Der staureichste Monat des Jahres war in Nordrhein-Westfalen wieder einmal der Oktober. Der ADAC zählte auf den Autobahnen in NRW insgesamt mehr als 16.700 Staumeldungen mit einer Länge fast 29.000 Kilometern. Ähnlich schlimm war die Staulage im November. Viele Pendler steigen mit den kälter werdenden Temperaturen auf das Auto um und müssen sich erst wieder an die schlechten Sicht- und Fahrbedingungen gewöhnen. Außerdem sind bei den meisten Arbeitnehmern die Urlaubstage nahezu aufgebraucht. Absolute Staumagneten waren im Oktober und November die monatlich bis zu 685 Baustellen auf den NRW-Autobahnen.

Was prognostiziert der ADAC für das laufende Jahr?
„Eine weitere Verschärfung der Situation.“ Der anhaltende Sanierungsbedarf in Kombination mit steigendem Verkehrsaufkommen lasse erwarten, dass die Stauzeiten das Vor-Corona-Niveau von 2019 erreichen könnten, heißt es in der Bilanz. Besonders kritische Punkte bleiben das Kreuz Kaiserberg (A3/A40), das Autobahndreieck Heumar bei Köln, der Kölner Autobahnring, das Kamener Kreuz und das Kreuz Herne. Zusätzliche Baumaßnahmen auf der A42, A45, A46, A52 und A57 werden voraussichtlich zu weiteren Verkehrsbehinderungen führen.

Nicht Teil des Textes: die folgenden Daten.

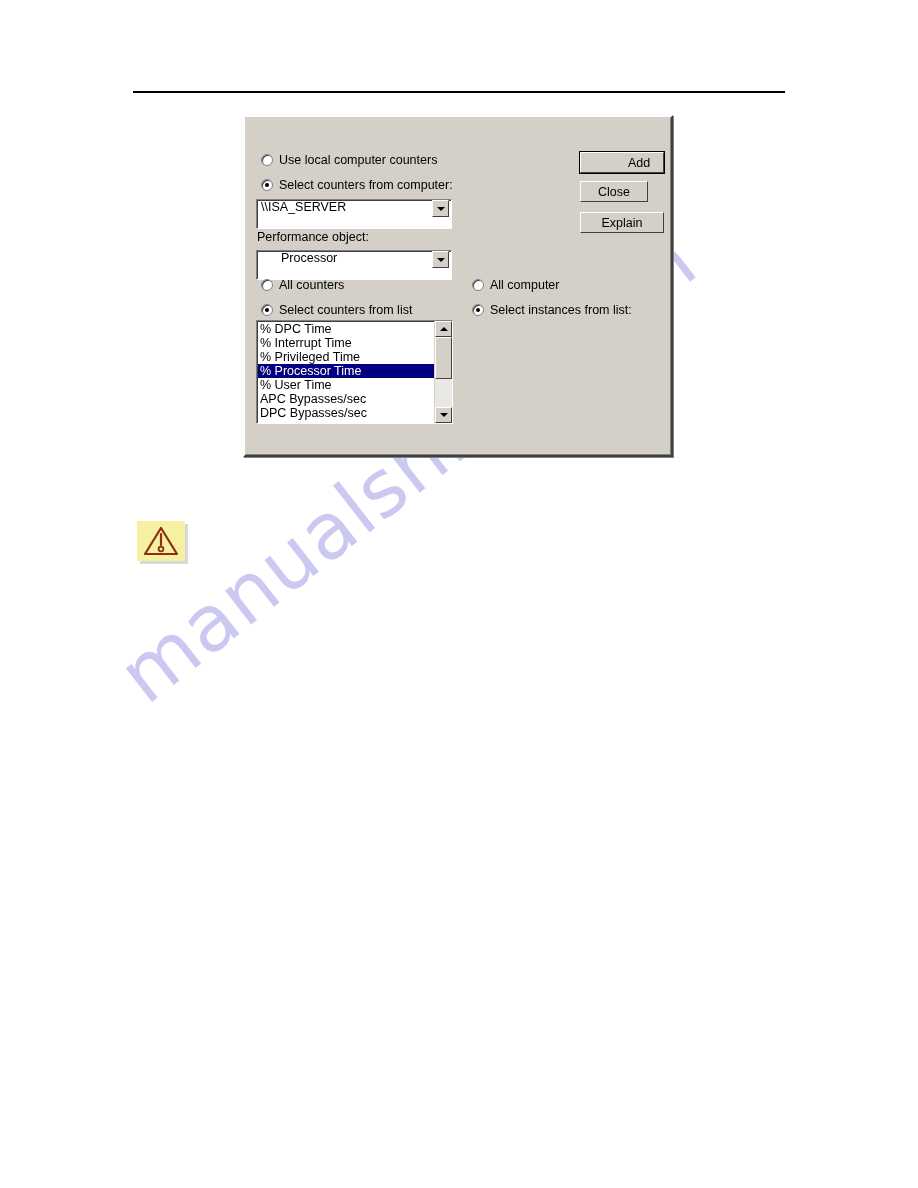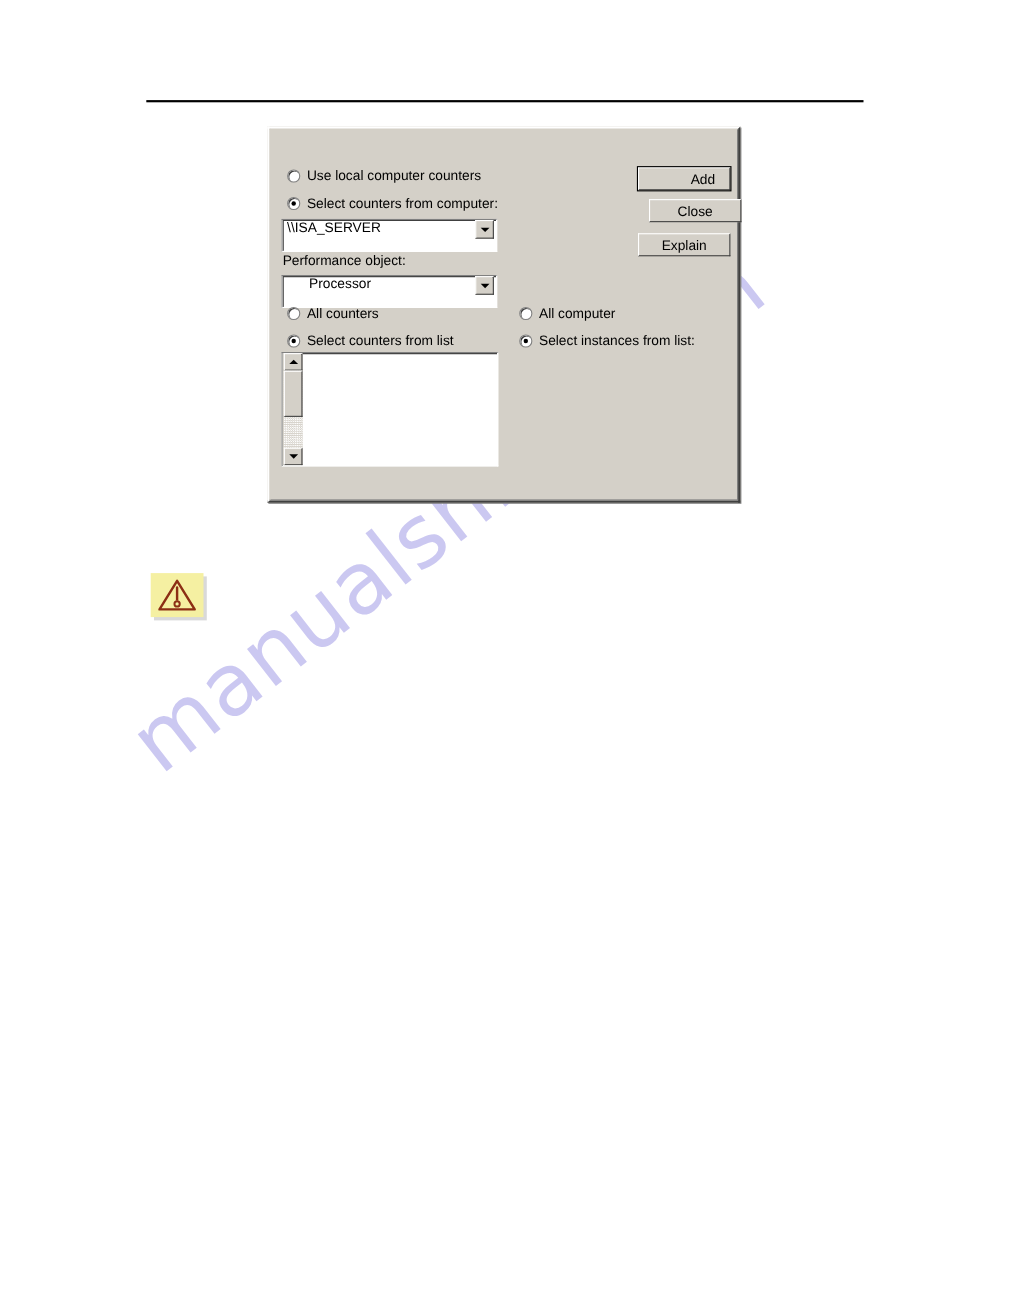--- a/index.html
+++ b/index.html
@@ -412,7 +412,7 @@
 
 
   <div class="pbtn default" style="left:335px; top:35px; width:84px; height:21px;padding-left:34px;">Add</div>
-  <div class="pbtn" style="left:345px; top:64px; width:84px; height:21px;">Close</div>
+  <div class="pbtn" style="left:335px; top:64px; width:68px; height:21px;">Close</div>
   <div class="pbtn" style="left:335px; top:95px; width:84px; height:21px;">Explain</div>
 
 </div>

Muss denn wieder so viel gebaut werden?
„Die Sanierungen sind alternativlos, um das marode Autobahnnetz zu modernisieren“, sagt Verkehrsexperte Suthold, dem besonders der Zustand der Brücken Sorgen bereitet. Ein Versäumnis bei deren Instandhaltung könnte zu weiteren Totalausfällen führen. Damit verschärfe sich nicht nur das Verkehrschaos, sondern das füge auch dem Wirtschaftsstandort NRW erheblichen Schaden zu.